Most Assembly members insist that this should not be read as a contradiction of their reform efforts, and moreover, that it should not be read as a demonstration of a stranglehold by Silver over his conference, whom they say was forced unwillingly into the conflict with Spitzer by his conference.

“You can’t look at that as a litmus test for reform,” contended Assembly Member Karim Camara (D-Brooklyn).

Camara first came to office in a 2005 special election to fill the seat then-Brooklyn Democratic Leader Clarence Norman was forced from on his way to prison. He strongly identifies himself as a reformer. He was one of five relatively new city-based members who recently agreed to self-imposed restrictions on campaign fundraising modeled after those adopted by Spitzer and Lt. Gov. David Paterson (D) at the beginning of the year.

While identifying himself strongly as a reformer, he said, “I’m not interested in reform just for the sake of reform. I’m interested in reform that can help the people that I represent.”

He calls his vote for DiNapoli a pragmatic decision.

“I liked Martha Stark a lot,” Camara said, referring to the New York City finance commissioner who got just 56 votes, compared to DiNapoli’s 150. “She just didn’t have the support or the votes. So if I’m thinking about what’s best for my district—do I support a candidate who has no chance to win, or do I support another candidate who I believe is qualified and have access for another three and a quarter years?”

Trading votes for support, not picking fights when the battles have clearly ended—these are staples of ambitious, effective politicians in any legislative body.

And for those who seek it, the possibility of personal gain, whether through more member items headed to a district or leadership stipend lulus tacked onto the salaries, is there as well. (“It’s not something that’s said,” confided one Assembly member. “But if someone wants to sell his or her vote, I’d be shocked if there’s no way to do it.

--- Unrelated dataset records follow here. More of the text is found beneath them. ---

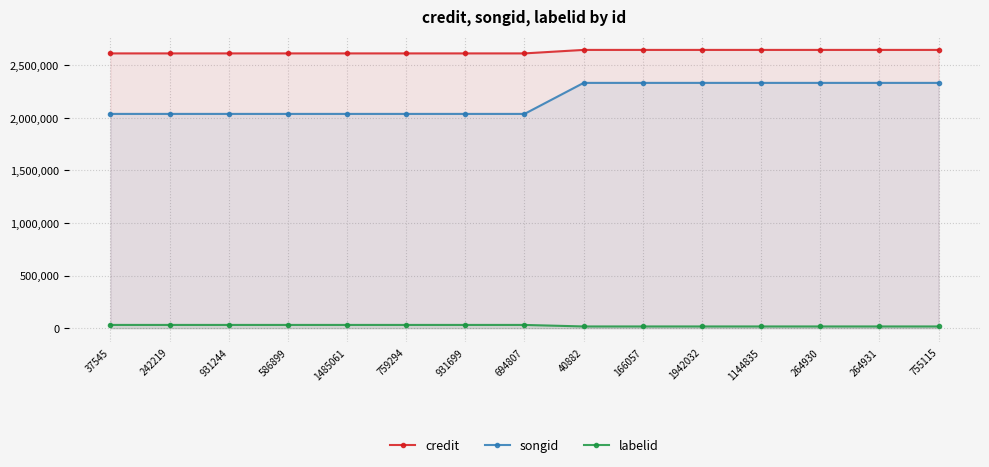

Is it true that labelid equals 46347 at 586899?

False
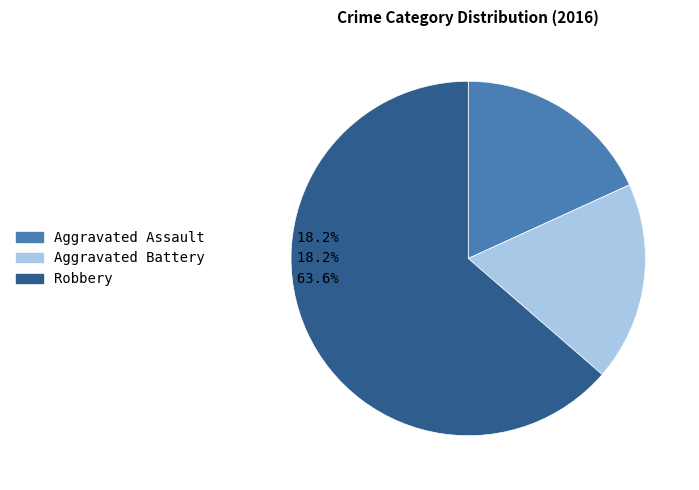

How many slices are in this pie chart?

3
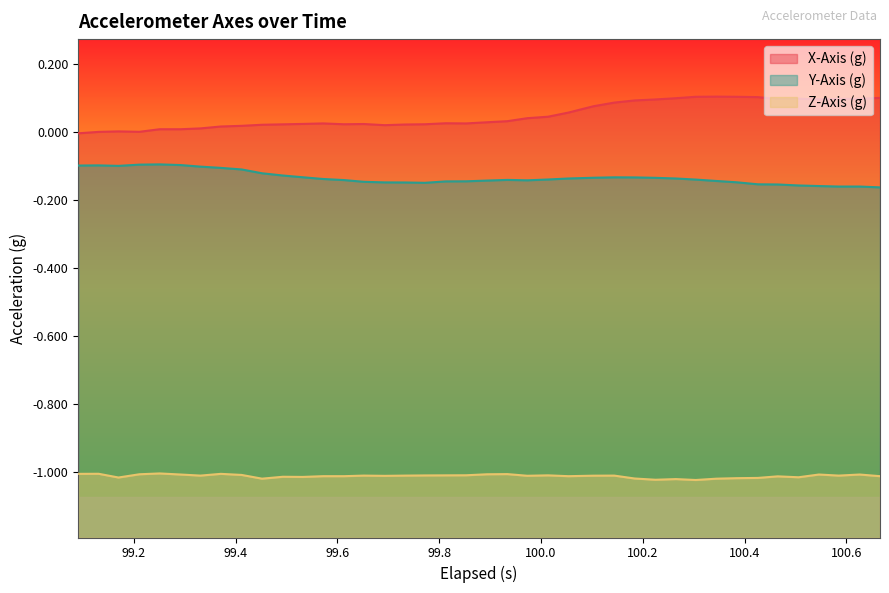

True or false: Y-Axis (g) and X-Axis (g) cross at least once.

False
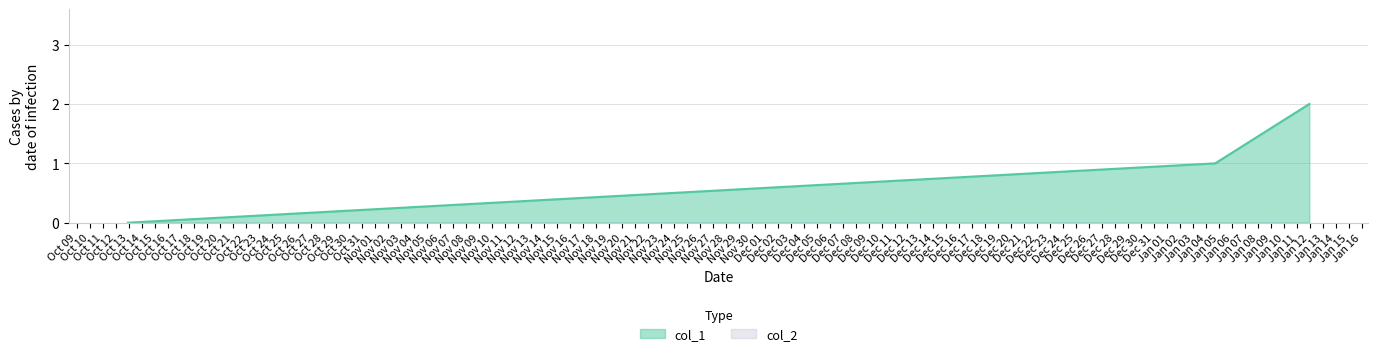

How many values are below 1?

1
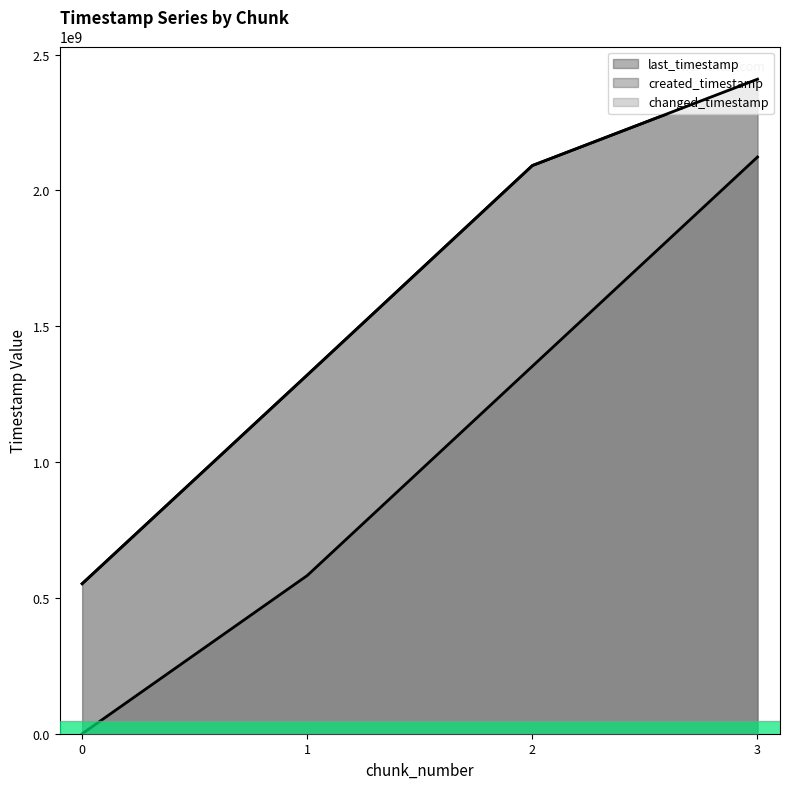

What is the minimum value for changed_timestamp?

552275937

It’s been going on in democracy since the day we had democracy.”)

Brian Kavanagh (Manhattan), who beat incumbent Sylvia Friedman last year just months after she won a special election for the seat, also voted for DiNapoli. Central to Kavanagh’s campaign was a charge that Friedman had cozied up with Silver and the encrusted establishment between taking office March 1 after winning a special election and their Sept. 12 Democratic primary.

He also campaigned on a message that Albany needed to institute reforms which had proven successful in the city, like the campaign finance system and redistricting reform.

Kavanagh said that after 20 years of late budgets, having them done on time the past two years (time will tell if this year’s will follow suit, and how much larger it will be than last year’s) show the power of reformers to change the structure, as does the more open process of finalizing the budget and the recently-passed ethics bill.

Still, he feels the Legislature must be made more transparent as a route to crafting more effective policy, and to rooting out corruption. Success, however, meant a careful, deliberative effort to bring all his colleagues around to that same realization, and keeping a good relationship with leaders. He called his current relationship with Silver “cordial.”

“Being a reformer, which I do consider myself, is not about making yourself in the wilderness,” he said. “It’s not about standing entirely outside the system.”

Looking to change the system is not mutually exclusive with looking to reap the benefits from working well within the system until those changes come, Kavanagh said. “I want to do both.”